Wired writes about the fact that Mozilla/FireFox are each gaining in popularity (to the detriment of IE) so much so that finally pop-up ad writers, as well as eventually spyware and the like are changing their tactics so as to include these browsers as well.
Before it was okay to only go after IE because they had the huge market share and therefore going after that would get the largest userbase. But now that userbase is spread out, Mozilla and FireFox have a legitimately large userbase that it requires people (both good and bad) to sit up and take notice.
Do note that there is still a significant advantage in going with FireFox or Mozilla - and that is speed of fixes for holes discovered in the product.
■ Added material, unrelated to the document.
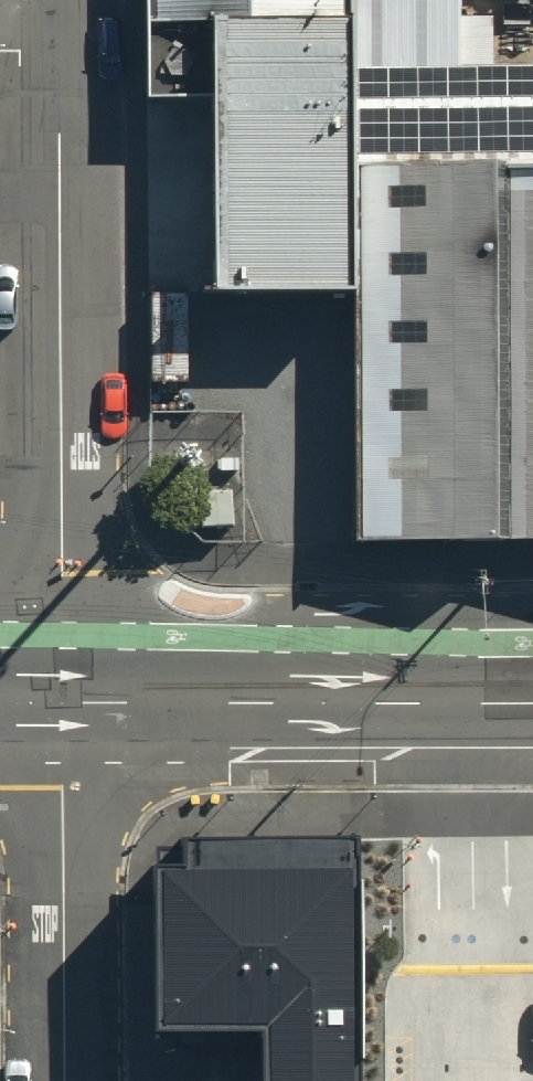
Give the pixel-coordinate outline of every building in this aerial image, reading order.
[(148,31),(210,30),(349,29),(349,0),(148,0),(148,31)] [(460,67),(460,0),(349,0),(349,29),(350,170),(501,169),(532,169),(532,67),(460,67)] [(349,29),(210,30),(213,301),(352,300),(350,170),(349,29)] [(494,534),(501,169),(350,170),(352,300),(354,535),(494,534)] [(501,169),(494,534),(532,534),(532,169),(501,169)] [(261,1080),(356,1080),(352,838),(184,840),(184,857),(151,857),(154,1017),(260,1016),(261,1080)]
IE is notoriously full of holes and notoriously slow to get patched - part of why there is so much spyware for it (not to discount the fact that it is even more due to its sheer popularity and userbase up until now).
But that is going to happen with FireFox and Mozilla too now that they are popular (and we talked about this being the case months ago). But they can and will respond faster to the exposed holes and patches are put out within days instead of weeks or months.
Now, if only FireFox:
1) was as fast loading/window switching as Safari
2) allowed Emacs-like keyboard controls in the textboxes like Safari
3) allowed arrow key niceties like Safari in the URL bar (in Safari, if I click in the URL bar with the mouse, or go there with Command-L, I can then press the down arrow and end up at the end of the string, or the up arrow and end up at the start of the string - makes it great for editing the URL quickly and without the mouse - FireFox doesn't have this)
4) Had iSpell in the textboxes without a plugin that you have to manually run... like Safari
If FireFox had all of that, and didn't crash as much as Safari, then I would gladly use it on my Powerbook. For now I use Safari for most everything, and FireFox mostly for Gmail.
On the PC I use FireFox for nearly everything and IE for sites that have to have it (ActiveX controls for work related issues).